- **STORED DATA**

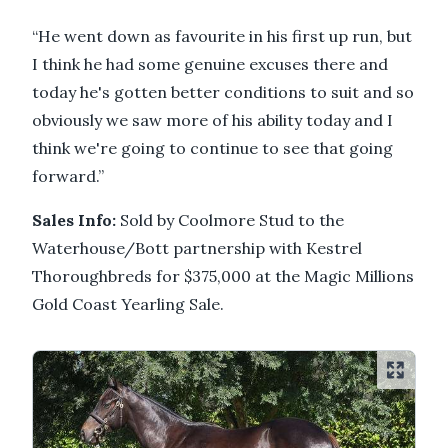
“He went down as favourite in his first up run, but
I think he had some genuine excuses there and
today he's gotten better conditions to suit and so
obviously we saw more of his ability today and I
think we're going to continue to see that going
forward.”
Sales Info:
Sold by Coolmore Stud to the
Waterhouse/Bott partnership with Kestrel
Thoroughbreds for $375,000 at the Magic Millions
Gold Coast Yearling Sale.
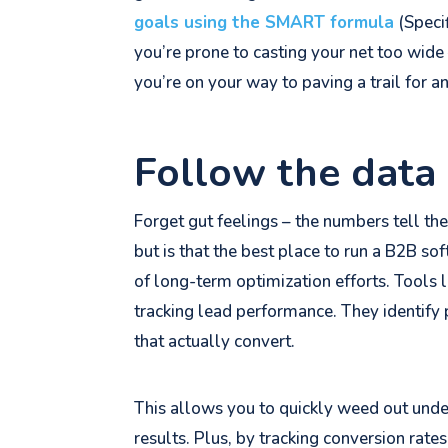
goals using the SMART formula
(Speci
you’re prone to casting your net too wide
you’re on your way to paving a trail for a
Follow the data 
Forget gut feelings – the numbers tell th
but is that the best place to run a B2B s
of long-term optimization efforts. Tools 
tracking lead performance. They identify
that actually convert.
This allows you to quickly weed out unde
results. Plus, by tracking conversion rates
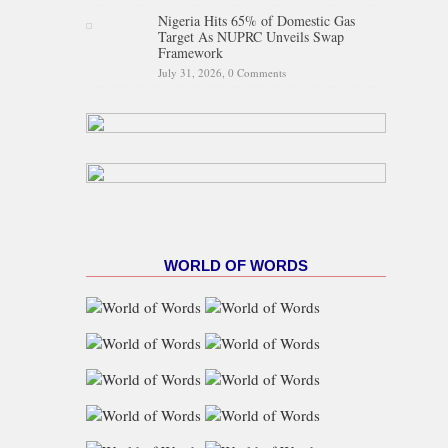
Nigeria Hits 65% of Domestic Gas
Target As NUPRC Unveils Swap
Framework
July 31, 2026,
0 Comments
WORLD OF WORDS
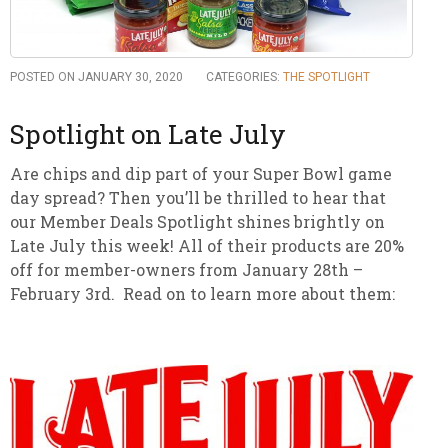
POSTED ON JANUARY 30, 2020
CATEGORIES:
THE SPOTLIGHT
Spotlight on Late July
Are chips and dip part of your Super Bowl game
day spread? Then you’ll be thrilled to hear that
our Member Deals Spotlight shines brightly on
Late July this week! All of their products are 20%
off for member-owners from January 28th –
February 3rd. Read on to learn more about them:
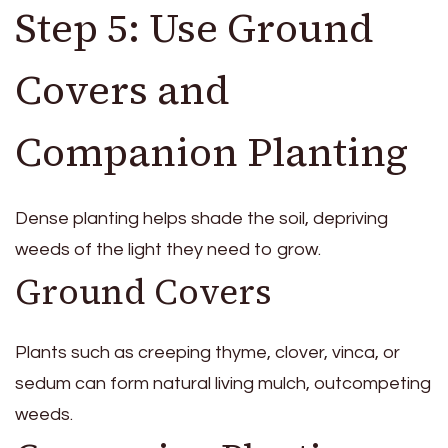
Step 5: Use Ground
Covers and
Companion Planting
Dense planting helps shade the soil, depriving
weeds of the light they need to grow.
Ground Covers
Plants such as creeping thyme, clover, vinca, or
sedum can form natural living mulch, outcompeting
weeds.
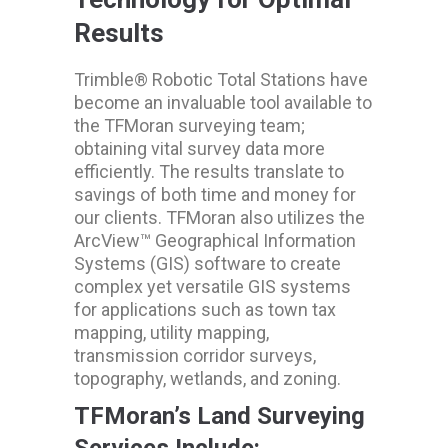
Results
Trimble® Robotic Total Stations have
become an invaluable tool available to
the TFMoran surveying team;
obtaining vital survey data more
efficiently. The results translate to
savings of both time and money for
our clients. TFMoran also utilizes the
ArcView™ Geographical Information
Systems (GIS) software to create
complex yet versatile GIS systems
for applications such as town tax
mapping, utility mapping,
transmission corridor surveys,
topography, wetlands, and zoning.
TFMoran’s Land Surveying
Services Include:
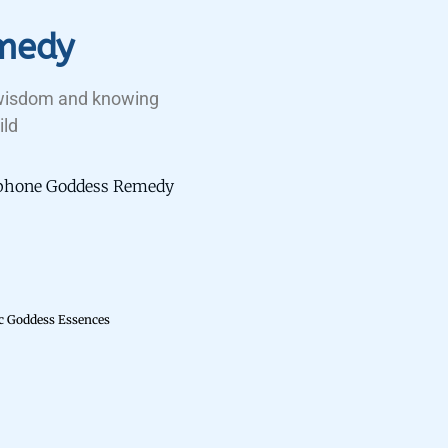
medy
 wisdom and knowing
ild
sephone Goddess Remedy
ic Goddess Essences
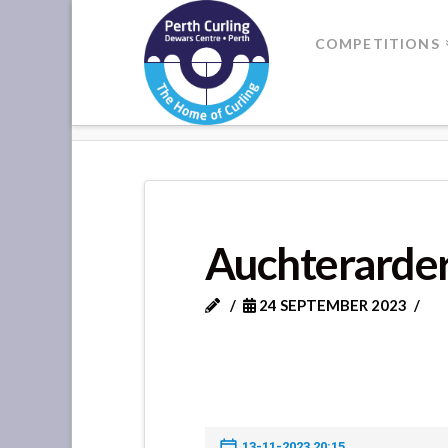
Where
COMPETITIONS
Champions
HOME
AUCHTERARDER VS BANK
Perform
Auchterarder
24 SEPTEMBER 2023
13-11-2023 20:15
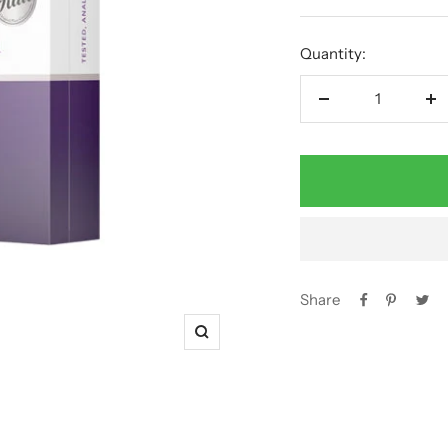
price
Quantity:
Decrease
In
quantity
qu
Share
Zoom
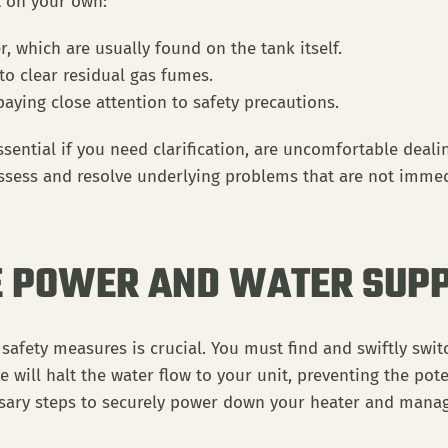
t on your own:
, which are usually found on the tank itself.
o clear residual gas fumes.
 paying close attention to safety precautions.
sential if you need clarification, are uncomfortable dealing
 assess and resolve underlying problems that are not immed
E POWER AND WATER SUPP
afety measures is crucial. You must find and swiftly switc
lve will halt the water flow to your unit, preventing the pot
ssary steps to securely power down your heater and manag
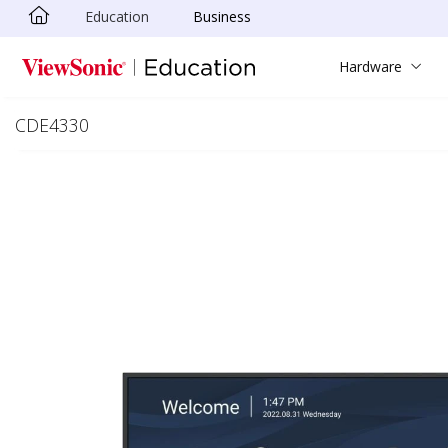
Education
Business
Skip to main content
Hardware
CDE4330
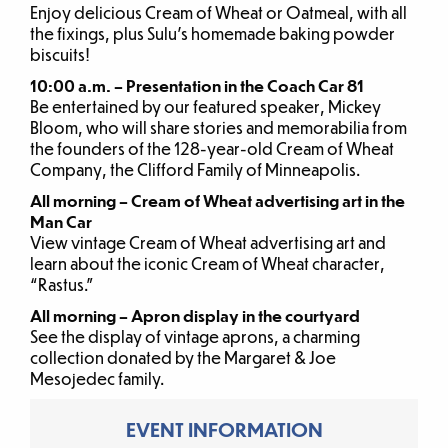
Enjoy delicious Cream of Wheat or Oatmeal, with all
the fixings, plus Sulu’s homemade baking powder
biscuits!
10:00 a.m. – Presentation in the Coach Car 81
Be entertained by our featured speaker, Mickey
Bloom, who will share stories and memorabilia from
the founders of the 128-year-old Cream of Wheat
Company, the Clifford Family of Minneapolis.
All morning – Cream of Wheat advertising art in the
Man Car
View vintage Cream of Wheat advertising art and
learn about the iconic Cream of Wheat character,
“Rastus.”
All morning – Apron display in the courtyard
See the display of vintage aprons, a charming
collection donated by the Margaret & Joe
Mesojedec family.
EVENT INFORMATION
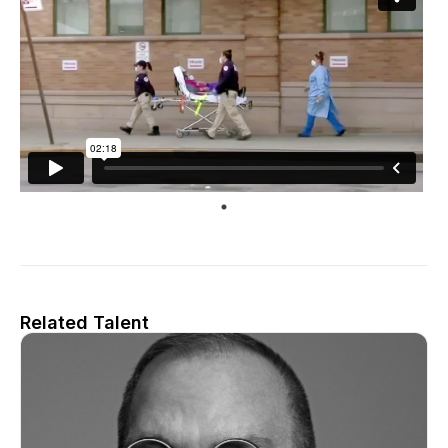
Related Talent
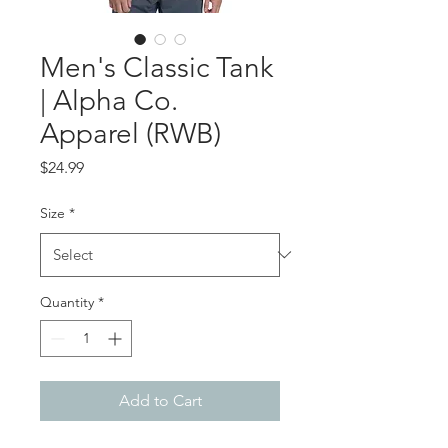
Men's Classic Tank
| Alpha Co.
Apparel (RWB)
Price
$24.99
Size
*
Quantity
*
Add to Cart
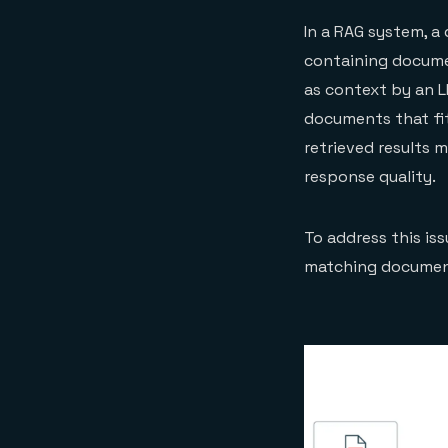
In a RAG system, a
containing docume
as context by an L
documents that fit
retrieved results 
response quality.
To address this iss
matching document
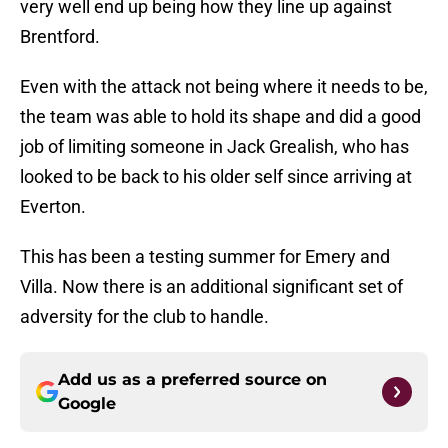
very well end up being how they line up against
Brentford.
Even with the attack not being where it needs to be,
the team was able to hold its shape and did a good
job of limiting someone in Jack Grealish, who has
looked to be back to his older self since arriving at
Everton.
This has been a testing summer for Emery and
Villa. Now there is an additional significant set of
adversity for the club to handle.
Add us as a preferred source on
Google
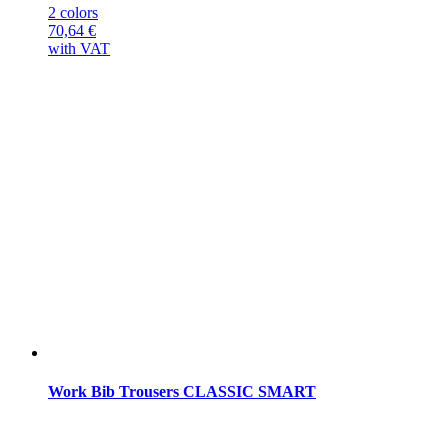
2 colors
70,64
€
with VAT
Work Bib Trousers CLASSIC SMART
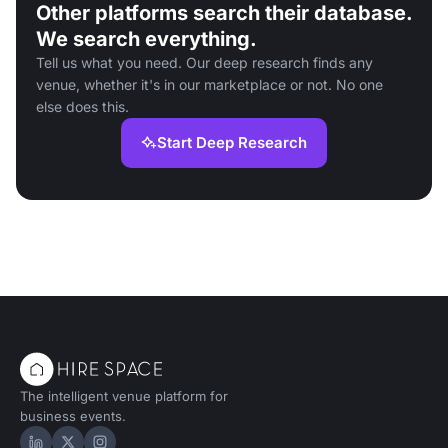
Other platforms search their database.
We search everything.
Tell us what you need. Our deep research finds any
venue, whether it's in our marketplace or not. No one
else does this.
Start Deep Research
The intelligent venue platform for
business events.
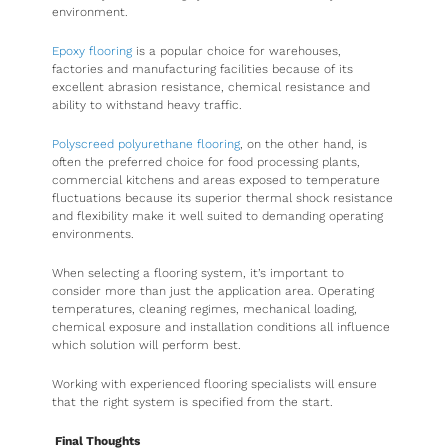
environment.
Epoxy flooring
is a popular choice for warehouses,
factories and manufacturing facilities because of its
excellent abrasion resistance, chemical resistance and
ability to withstand heavy traffic.
Polyscreed polyurethane flooring
, on the other hand, is
often the preferred choice for food processing plants,
commercial kitchens and areas exposed to temperature
fluctuations because its superior thermal shock resistance
and flexibility make it well suited to demanding operating
environments.
When selecting a flooring system, it’s important to
consider more than just the application area. Operating
temperatures, cleaning regimes, mechanical loading,
chemical exposure and installation conditions all influence
which solution will perform best.
Working with experienced flooring specialists will ensure
that the right system is specified from the start.
Final Thoughts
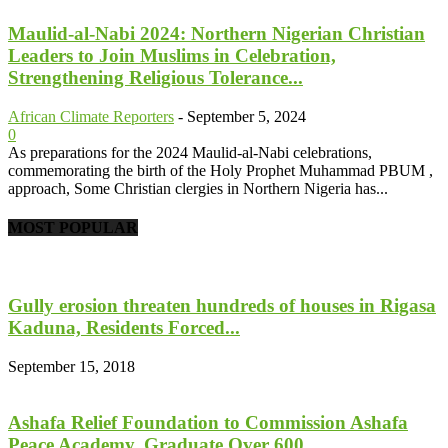
Maulid-al-Nabi 2024: Northern Nigerian Christian
Leaders to Join Muslims in Celebration,
Strengthening Religious Tolerance...
African Climate Reporters
-
September 5, 2024
0
As preparations for the 2024 Maulid-al-Nabi celebrations,
commemorating the birth of the Holy Prophet Muhammad PBUM ,
approach, Some Christian clergies in Northern Nigeria has...
MOST POPULAR
Gully erosion threaten hundreds of houses in Rigasa
Kaduna, Residents Forced...
September 15, 2018
Ashafa Relief Foundation to Commission Ashafa
Peace Academy, Graduate Over 600...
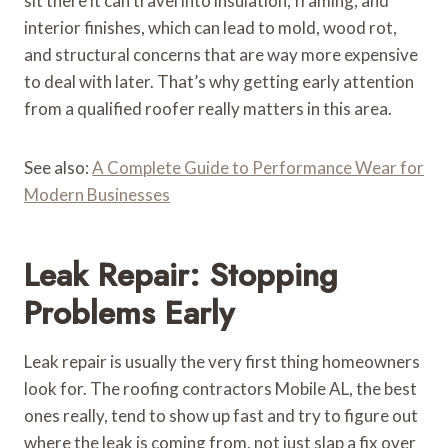
sit there it can travel into insulation, framing, and
interior finishes, which can lead to mold, wood rot,
and structural concerns that are way more expensive
to deal with later. That’s why getting early attention
from a qualified roofer really matters in this area.
See also:
A Complete Guide to Performance Wear for
Modern Businesses
Leak Repair: Stopping
Problems Early
Leak repair is usually the very first thing homeowners
look for. The roofing contractors Mobile AL, the best
ones really, tend to show up fast and try to figure out
where the leak is coming from, not just slap a fix over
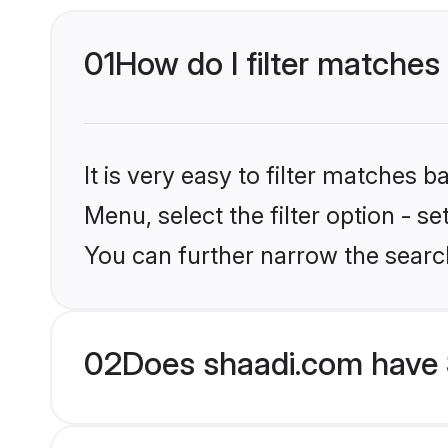
01
How do I filter matches
It is very easy to filter matches 
Menu, select the filter option - s
You can further narrow the searc
02
Does shaadi.com have S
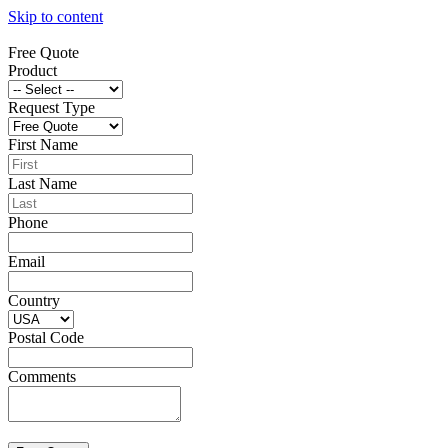
Skip to content
Free Quote
Product
Request Type
First Name
Last Name
Phone
Email
Country
Postal Code
Comments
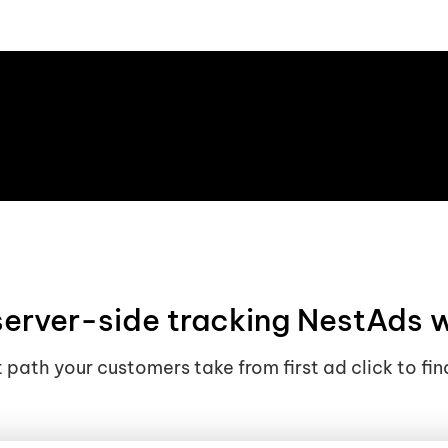
erver-side tracking NestAds 
 path your customers take from first ad click to fin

- **GOAL OF THE EXERCISE**
Could you transcribe the entries above word for word, from the line with "goals using the SMART formula" down to the line with "This allows you to quickly weed out unde", keeping both?

- **REPLY TO THE TASK**
goals using the SMART formula
(Speci
you’re prone to casting your net too wide
you’re on your way to paving a trail for a
Follow the data 
Forget gut feelings – the numbers tell th
but is that the best place to run a B2B s
of long-term optimization efforts. Tools 
tracking lead performance. They identify
that actually convert.
This allows you to quickly weed out unde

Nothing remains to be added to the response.